Random.hclustering.validity {clusterv} | R Documentation |
Random hierarchical clustering and validity index computation using random projections of data.
Description
This function applies a hierarchical clustering algorithm to the data and then computes stability indices for the obtained cluster using multiple random subspace projections. The reliability of clusters discovered by a hierarchical clustering algorithm is assessed using randomized projections. The validity indices for each individual cluster, the overall validity index of the clustering and the AC indices are computed. Different hierarchical clusterings may be used (e.g. average, complete and single linkage or the Ward's method) as well as different randomized maps (e.g. PMO, Achlioptas, Normal, Random Subspace projections). It assumes that the label of the examples are integer starting from 1 to ncol(M).
Usage
Random.hclustering.validity(M, dim, pmethod = "RS", c = 3, hmethod = "average",
n = 50, scale = TRUE, seed = 100, AC=TRUE,
distance="euclidean")
Arguments
M |
matrix of data: rows are variables and columns are examples |
dim |
subspace dimension |
pmethod |
projection method. It must be one of the following: "RS" (random subspace projection) "PMO" (Plus Minus One random projection) "Norm" (normal random projection) "Achlioptas" (Achlioptas random projection) |
c |
number of clusters |
hmethod |
the agglomeration method to be used. This should be one of
"ward.D", "single", "complete", "average", "mcquitty", "median" or "centroid",
according to the |
n |
number of random projections |
scale |
if TRUE (default) the random projections are scaled |
seed |
numerical seed for the random generator |
AC |
if TRUE (default) the AC indices are computed. |
distance |
it must be one of the two: "euclidean" (default) or "pearson" (that is 1 - Pearson correlation). |
Value
a list with eight components: "validity", "overall.validity", "similarity.matrix", "dim", "cluster", "tree", "orig.tree", "orig.cluster":
validity |
a vector with the validity of each of the c clusters |
overall.validity |
validity index of the overall clustering |
similarity.matrix |
pairwise similarity matrix between examples |
dimension |
random projection dimension |
cluster |
list of the n clustering obtained by randomized hierarchical clustering |
tree |
list of the n trees obtained by the randomized hierarchical clustering |
orig.tree |
tree built in the original space |
orig.cluster |
list of the clusters in the original space |
AC |
matrix with the Assignment Confidence index for each example. Each row corresponds to an example, each column to a cluster (optional) |
Author(s)
Giorgio Valentini valentini@di.unimi.it
See Also
Achlioptas.random.projection
, Plus.Minus.One.random.projection
,
norm.random.projection
,random.subspace
,
Cluster.validity
, Validity.indices
, AC.index
Examples
# Assessment of the reliability of clusters discovered
# by hierarchical clustering using RS projections.

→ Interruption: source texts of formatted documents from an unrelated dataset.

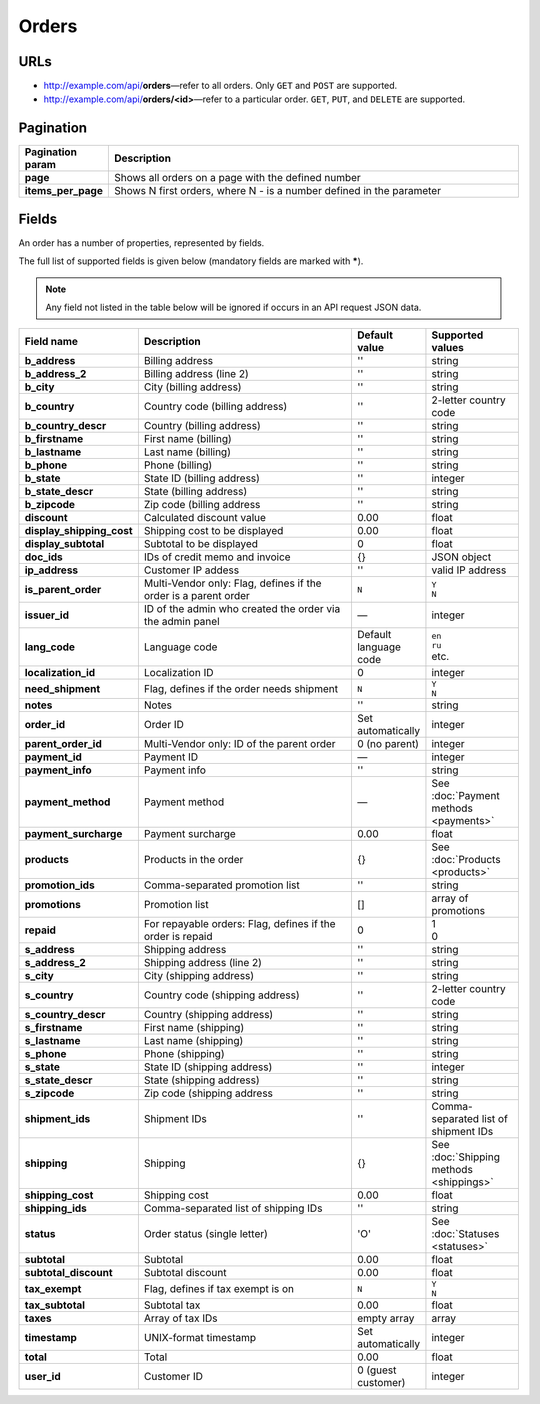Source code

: ******
Orders
******

URLs
====

*   http://example.com/api/**orders**—refer to all orders. Only ``GET`` and ``POST`` are supported.
*   http://example.com/api/**orders/<id>**—refer to a particular order. ``GET``, ``PUT``, and ``DELETE`` are supported.

Pagination
==========

.. list-table::
    :header-rows: 1
    :stub-columns: 1
    :widths: 5 30

    *   -   Pagination param
        -   Description
    *   -   page
        -   Shows all orders on a page with the defined number
    *   -   items_per_page
        -   Shows N first orders, where N - is a number defined in the parameter

Fields
======

An order has a number of properties, represented by fields.

The full list of supported fields is given below (mandatory fields are marked with **\***).

.. note:: Any field not listed in the table below will be ignored if occurs in an API request JSON data.

.. list-table::
    :header-rows: 1
    :stub-columns: 1
    :widths: 5 30 5 10

    *   -   Field name
        -   Description
        -   Default value
        -   Supported values
    *   -   b_address
        -   Billing address
        -   ''
        -   string
    *   -   b_address_2
        -   Billing address (line 2)
        -   ''
        -   string
    *   -   b_city
        -   City (billing address)
        -   ''
        -   string
    *   -   b_country
        -   Country code (billing address)
        -   ''
        -   2-letter country code
    *   -   b_country_descr
        -   Country (billing address)
        -   ''
        -   string
    *   -   b_firstname
        -   First name (billing)
        -   ''
        -   string
    *   -   b_lastname
        -   Last name (billing)
        -   ''
        -   string
    *   -   b_phone
        -   Phone (billing)
        -   ''
        -   string
    *   -   b_state
        -   State ID (billing address)
        -   ''
        -   integer
    *   -   b_state_descr
        -   State (billing address)
        -   ''
        -   string
    *   -   b_zipcode
        -   Zip code (billing address
        -   ''
        -   string
    *   -   discount
        -   Calculated discount value
        -   0.00
        -   float
    *   -   display_shipping_cost
        -   Shipping cost to be displayed
        -   0.00
        -   float
    *   -   display_subtotal
        -   Subtotal to be displayed
        -   0
        -   float
    *   -   doc_ids
        -   IDs of credit memo and invoice
        -   {}
        -   JSON object
    *   -   ip_address
        -   Customer IP addess
        -   ''
        -   valid IP address
    *   -   is_parent_order
        -   Multi-Vendor only: Flag, defines if the order is a parent order
        -   ``N``
        -   | ``Y``
            | ``N``
    *   -   issuer_id
        -   ID of the admin who created the order via the admin panel
        -   —
        -   integer
    *   -   lang_code
        -   Language code
        -   Default language code
        -   | ``en``
            | ``ru``
            | etc.
    *   -   localization_id
        -   Localization ID
        -   0
        -   integer
    *   -   need_shipment
        -   Flag, defines if the order needs shipment
        -   ``N``
        -   | ``Y``
            | ``N``
    *   -   notes
        -   Notes
        -   ''
        -   string
    *   -   order_id
        -   Order ID
        -   Set automatically
        -   integer
    *   -   parent_order_id
        -   Multi-Vendor only: ID of the parent order
        -   0 (no parent)
        -   integer
    *   -   payment_id
        -   Payment ID
        -   —
        -   integer
    *   -   payment_info
        -   Payment info
        -   ''
        -   string
    *   -   payment_method
        -   Payment method
        -   —
        -   See :doc:`Payment methods <payments>`
    *   -   payment_surcharge
        -   Payment surcharge
        -   0.00
        -   float
    *   -   products
        -   Products in the order
        -   {}
        -   See :doc:`Products <products>`
    *   -   promotion_ids
        -   Comma-separated promotion list
        -   ''
        -   string
    *   -   promotions
        -   Promotion list
        -   []
        -   array of promotions
    *   -   repaid
        -   For repayable orders: Flag, defines if the order is repaid
        -   0
        -   | 1
            | 0
    *   -   s_address
        -   Shipping address
        -   ''
        -   string
    *   -   s_address_2
        -   Shipping address (line 2)
        -   ''
        -   string
    *   -   s_city
        -   City (shipping address)
        -   ''
        -   string
    *   -   s_country
        -   Country code (shipping address)
        -   ''
        -   2-letter country code
    *   -   s_country_descr
        -   Country (shipping address)
        -   ''
        -   string
    *   -   s_firstname
        -   First name (shipping)
        -   ''
        -   string
    *   -   s_lastname
        -   Last name (shipping)
        -   ''
        -   string
    *   -   s_phone
        -   Phone (shipping)
        -   ''
        -   string
    *   -   s_state
        -   State ID (shipping address)
        -   ''
        -   integer
    *   -   s_state_descr
        -   State (shipping address)
        -   ''
        -   string
    *   -   s_zipcode
        -   Zip code (shipping address
        -   ''
        -   string
    *   -   shipment_ids
        -   Shipment IDs
        -   ''
        -   Comma-separated list of shipment IDs
    *   -   shipping
        -   Shipping
        -   {}
        -   See :doc:`Shipping methods <shippings>`
    *   -   shipping_cost
        -   Shipping cost
        -   0.00
        -   float
    *   -   shipping_ids
        -   Comma-separated list of shipping IDs
        -   ''
        -   string
    *   -   status
        -   Order status (single letter)
        -   'O'
        -   See :doc:`Statuses <statuses>`
    *   -   subtotal
        -   Subtotal
        -   0.00
        -   float
    *   -   subtotal_discount
        -   Subtotal discount
        -   0.00
        -   float
    *   -   tax_exempt
        -   Flag, defines if tax exempt is on
        -   ``N``
        -   | ``Y``
            | ``N``
    *   -   tax_subtotal
        -   Subtotal tax
        -   0.00
        -   float
    *   -   taxes
        -   Array of tax IDs
        -   empty array
        -   array
    *   -   timestamp
        -   UNIX-format timestamp
        -   Set automatically
        -   integer
    *   -   total
        -   Total
        -   0.00
        -   float
    *   -   user_id
        -   Customer ID
        -   0 (guest customer)
        -   integer

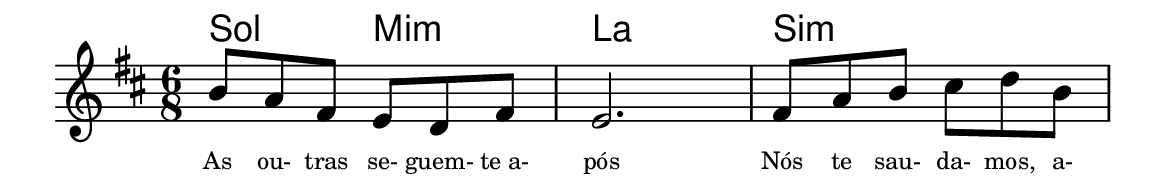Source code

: \version "2.20.0"
#(set! paper-alist (cons '("linha" . (cons (* 148 mm) (* 24 mm))) paper-alist))

\paper {
  #(set-paper-size "linha")
  ragged-right = ##f
}

\language "portugues"


harmonia = \chordmode {
    \key re \major
    \time 6/8
    %\partial 8
%harmonia
  sol4. mi:m la2. si:m
%/harmonia
}
melodia = \fixed do' {
    \key re \major
    \time 6/8
    %\partial 8
%recitação
    si8 la fas mi re fas
    mi2. fas8 la si dos' re' si
    \bar "|"
%/recitação
}
letra = \lyricmode {
    \teeny
    As ou- tras se- guem- te_a- pós
    Nós te sau- da- mos, a-
    %\tweak self-alignment-X #1  \markup{aten-}
    %\tweak self-alignment-X #-1 \markup{\bold{dei}-me por pie-}
    %\tweak self-alignment-X #-1 \markup{\bold{da}de e escu-}
    %\tweak self-alignment-X #-1 \markup{\bold{tai} minha ora-}
    %\tweak self-alignment-X #-1 \markup{\bold{ção!}}
}

\book {
  \paper {
      indent = 0\mm
      scoreTitleMarkup = \markup {
          \with-color #red
          \fromproperty #'header:piece
      }
  }
  \header {
    %piece = "Ant."
    tagline = ""
  }
  \score {
    <<
      \new ChordNames {
        \set chordChanges = ##t
        \harmonia
      }
      \new Voice = "canto" { \melodia }
      \new Lyrics \lyricsto "canto" \letra
    >>
  }
}
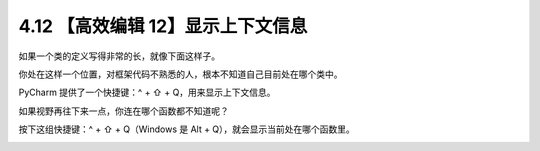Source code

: 4.12 【高效编辑 12】显示上下文信息
==================================

如果一个类的定义写得非常的长，就像下面这样子。

.. image:: http://image.iswbm.com/20200829201942.png

你处在这样一个位置，对框架代码不熟悉的人，根本不知道自己目前处在哪个类中。

PyCharm 提供了一个快捷键：^ + ⇧ + Q，用来显示上下文信息。

.. image:: http://image.iswbm.com/20200829202251.png

如果视野再往下来一点，你连在哪个函数都不知道呢？

按下这组快捷键：^ + ⇧ + Q（Windows 是 Alt +
Q），就会显示当前处在哪个函数里。

.. image:: http://image.iswbm.com/20200829202412.png

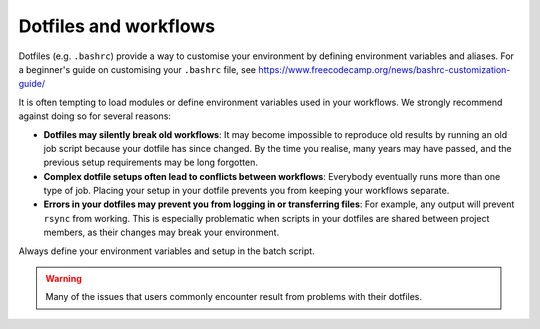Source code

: .. highlight:: rst

Dotfiles and workflows
======================

Dotfiles (e.g. ``.bashrc``) provide a way to customise your environment by defining environment variables and aliases. For a beginner's guide on customising your ``.bashrc`` file, see https://www.freecodecamp.org/news/bashrc-customization-guide/

It is often tempting to load modules or define environment variables used in your workflows. We strongly recommend against doing so for several reasons:

* **Dotfiles may silently break old workflows**: It may become impossible to reproduce old results by running an old job script because your dotfile has since changed. By the time you realise, many years may have passed, and the previous setup requirements may be long forgotten.
* **Complex dotfile setups often lead to conflicts between workflows**: Everybody eventually runs more than one type of job. Placing your setup in your dotfile prevents you from keeping your workflows separate.
* **Errors in your dotfiles may prevent you from logging in or transferring files**: For example, any output will prevent ``rsync`` from working. This is especially problematic when scripts in your dotfiles are shared between project members, as their changes may break your environment.

Always define your environment variables and setup in the batch script.

.. warning::
    Many of the issues that users commonly encounter result from problems with their dotfiles.
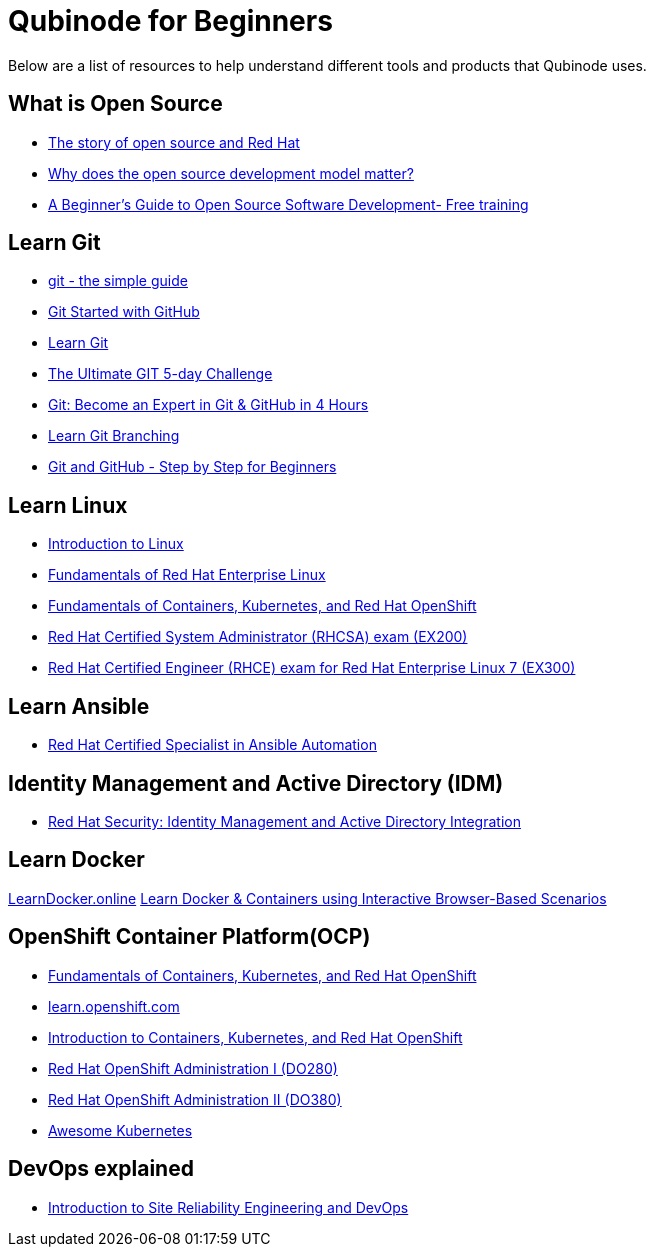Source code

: = Qubinode for Beginners
Below are a list of resources to help understand different tools and products that Qubinode uses.

== What is Open Source
* link:https://www.redhat.com/en/about/videos/default-open-story-open-source-and-red-hat[The story of open source and Red Hat]
* link:https://www.redhat.com/en/about/videos/why-does-open-source-development-model-matter[Why does the open source development model matter?]
* link:https://training.linuxfoundation.org/resources/free-courses/beginner-guide-to-oss-development/[A Beginner’s Guide to Open Source Software Development- Free training]

== Learn Git
* link:http://up1.github.io/git-guide/index.html[git - the simple guide]
* link:https://www.udemy.com/course/git-started-with-github/?LSNPUBID=JVFxdTr9V80&ranEAID=JVFxdTr9V80&ranMID=39197&ranSiteID=JVFxdTr9V80-.bZFecwMwT1Q7sID5_zvnw[Git Started with GitHub]
* link:https://www.codecademy.com/learn/learn-git[Learn Git]
* link:https://www.udemy.com/course/the-ultimate-git-5-day-challenge/?LSNPUBID=JVFxdTr9V80&ranEAID=JVFxdTr9V80&ranMID=39197&ranSiteID=JVFxdTr9V80-TNDYYjklBd_4OJ.xrTYC0w[The Ultimate GIT 5-day Challenge]
* link:https://www.udemy.com/course/git-expert-4-hours/?LSNPUBID=JVFxdTr9V80&ranEAID=JVFxdTr9V80&ranMID=39197&ranSiteID=JVFxdTr9V80-PMFh_pACYptdCuqEXKOn2Q[Git: Become an Expert in Git & GitHub in 4 Hours]
* link:https://learngitbranching.js.org/[Learn Git Branching]
* link:https://www.udemy.com/course/git-and-github-step-by-step-for-beginners/?LSNPUBID=JVFxdTr9V80&ranEAID=JVFxdTr9V80&ranMID=39197&ranSiteID=JVFxdTr9V80-Yag1VYn0DmU_zN2oAsj4QQ[Git and GitHub - Step by Step for Beginners]

== Learn Linux
* link:https://training.linuxfoundation.org/resources/free-courses/introduction-to-linux/[Introduction to Linux]
* link:https://www.edx.org/course/fundamentals-of-red-hat-enterprise-linux[Fundamentals of Red Hat Enterprise Linux]
* link:https://www.edx.org/course/fundamentals-of-containers-kubernetes-and-red-hat[Fundamentals of Containers, Kubernetes, and Red Hat OpenShift]
* link:https://www.redhat.com/en/services/training/ex200-red-hat-certified-system-administrator-rhcsa-exam[Red Hat Certified System Administrator (RHCSA) exam (EX200)]
* link:https://www.redhat.com/en/services/training/ex300-red-hat-certified-engineer-rhce-exam-red-hat-enterprise-linux-7[Red Hat Certified Engineer (RHCE) exam for Red Hat Enterprise Linux 7 (EX300)]

== Learn Ansible
* link:https://www.redhat.com/en/services/certification/rhcs-ansible-automation[Red Hat Certified Specialist in Ansible Automation]

== Identity Management and Active Directory (IDM)
* link:https://www.redhat.com/en/services/training/rh362-red-hat-security-identity-management-and-active-directory-integration[Red Hat Security: Identity Management and Active Directory Integration]

== Learn Docker
link:https://learndocker.online/[LearnDocker.online]
link:https://www.katacoda.com/courses/docker[Learn Docker & Containers using Interactive Browser-Based Scenarios]

== OpenShift Container Platform(OCP)
* link:https://www.edx.org/course/fundamentals-of-containers-kubernetes-and-red-hat[Fundamentals of Containers, Kubernetes, and Red Hat OpenShift]
* link:https://learn.openshift.com/[learn.openshift.com]
* link:https://www.redhat.com/en/services/training/do180-introduction-containers-kubernetes-red-hat-openshift[Introduction to Containers, Kubernetes, and Red Hat OpenShift]
* link:https://www.redhat.com/en/services/training/do280-red-hat-openshift-administration-i[Red Hat OpenShift Administration I (DO280)]
* link:https://www.redhat.com/en/services/training/do380-red-hat-openshift-administration-ii-high-availability[Red Hat OpenShift Administration II (DO380)]
* link:https://awesome-kubernetes.readthedocs.io/openshift/[Awesome Kubernetes]

== DevOps explained
* link:https://training.linuxfoundation.org/resources/free-courses/introduction-to-site-reliability-engineering-and-devops/[Introduction to Site Reliability Engineering and DevOps]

M <- generate.sample0(n=10, m=2, sigma=2, dim=800)
l<-Random.hclustering.validity(M, dim=30, pmethod = "RS", c = 3,
hmethod = "average", n = 20)
# The same as above, but using PMO projections.
l<-Random.hclustering.validity(M, dim=30, pmethod = "PMO", c = 3,
hmethod = "average", n = 20)
# The same as above, but evaluating clusterings with 5 clusters
l<-Random.hclustering.validity(M, dim=30, pmethod = "PMO", c = 5,
hmethod = "average", n = 20)
# The same as above, but evaluating clusterings with 10 clusters
l<-Random.hclustering.validity(M, dim=30, pmethod = "PMO", c = 10,
hmethod = "average", n = 20)
# Assessment of the reliability of the clusters using projections
# with limited distortion (max.
# expansion lower than 1.3 according to the Johnson Lindenstrauss lemma)
d <- JL.predict.dim(n=30, epsilon=0.3)
l<-Random.hclustering.validity(M, dim=d, pmethod = "PMO", c = 3,
hmethod = "average", n = 20)